NVIDIA is seeking a Senior AI Cluster Tools Developer to join their multifaceted software team. This role involves developing tools for GPU Cluster users and admins, working with various departments like Architecture and Software teams. The successful candidate will build internal performance/power profiling and analysis tools for AI workloads at cluster scale, create debugging tools for common GPU cluster problems, and collaborate with users to build/calibrate performance/power models for next-generation hardware or systems.
Key responsibilities include:
- Developing internal perf/power profiling and analysis tools for AI workloads at cluster scale
- Creating debugging tools for common GPU cluster issues
- Collaborating with users to build and calibrate perf/power models
- Partnering with architects to propose new hardware features or improve existing ones
Requirements:
- BS+ in Computer Science or related field (or equivalent experience)
- 5+ years of software development experience
- Strong software design and implementation skills with Python/Go/C++
- Good understanding of Deep Learning and AI frameworks (PyTorch, TensorFlow, etc.)

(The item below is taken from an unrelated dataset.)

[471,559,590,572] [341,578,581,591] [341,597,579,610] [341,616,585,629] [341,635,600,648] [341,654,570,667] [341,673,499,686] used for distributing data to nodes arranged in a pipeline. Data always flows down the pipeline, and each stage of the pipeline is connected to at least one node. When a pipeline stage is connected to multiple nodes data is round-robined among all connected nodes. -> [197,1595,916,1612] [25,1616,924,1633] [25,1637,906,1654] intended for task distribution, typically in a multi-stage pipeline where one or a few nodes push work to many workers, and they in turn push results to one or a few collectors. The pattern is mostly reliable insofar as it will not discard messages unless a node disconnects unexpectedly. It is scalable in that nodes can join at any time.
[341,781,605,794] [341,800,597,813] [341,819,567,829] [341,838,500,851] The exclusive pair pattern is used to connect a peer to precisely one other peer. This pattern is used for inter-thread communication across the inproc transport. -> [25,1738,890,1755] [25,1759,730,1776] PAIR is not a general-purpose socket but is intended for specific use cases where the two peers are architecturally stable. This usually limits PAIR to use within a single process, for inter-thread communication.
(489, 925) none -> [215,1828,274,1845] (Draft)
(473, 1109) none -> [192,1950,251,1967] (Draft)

- Knowledge of AI cluster job scheduling, storage management, and networking management
- Linux kernel knowledge
- Excellent problem-solving and project management skills
Preferred qualifications:
- Experience in GPU cluster scale continuous profiling & analysis tools/platforms
- Solid experience in large AI job troubleshooting and failure detection/recovery
- Skillful in Deep Learning application performance analysis and optimization
- Knowledge of GPU/CPU architecture and application performance or power efficiency analysis
NVIDIA offers competitive salaries, comprehensive benefits, and the opportunity to work with some of the most brilliant and talented people in the world. The company is committed to fostering a diverse work environment and is an equal opportunity employer.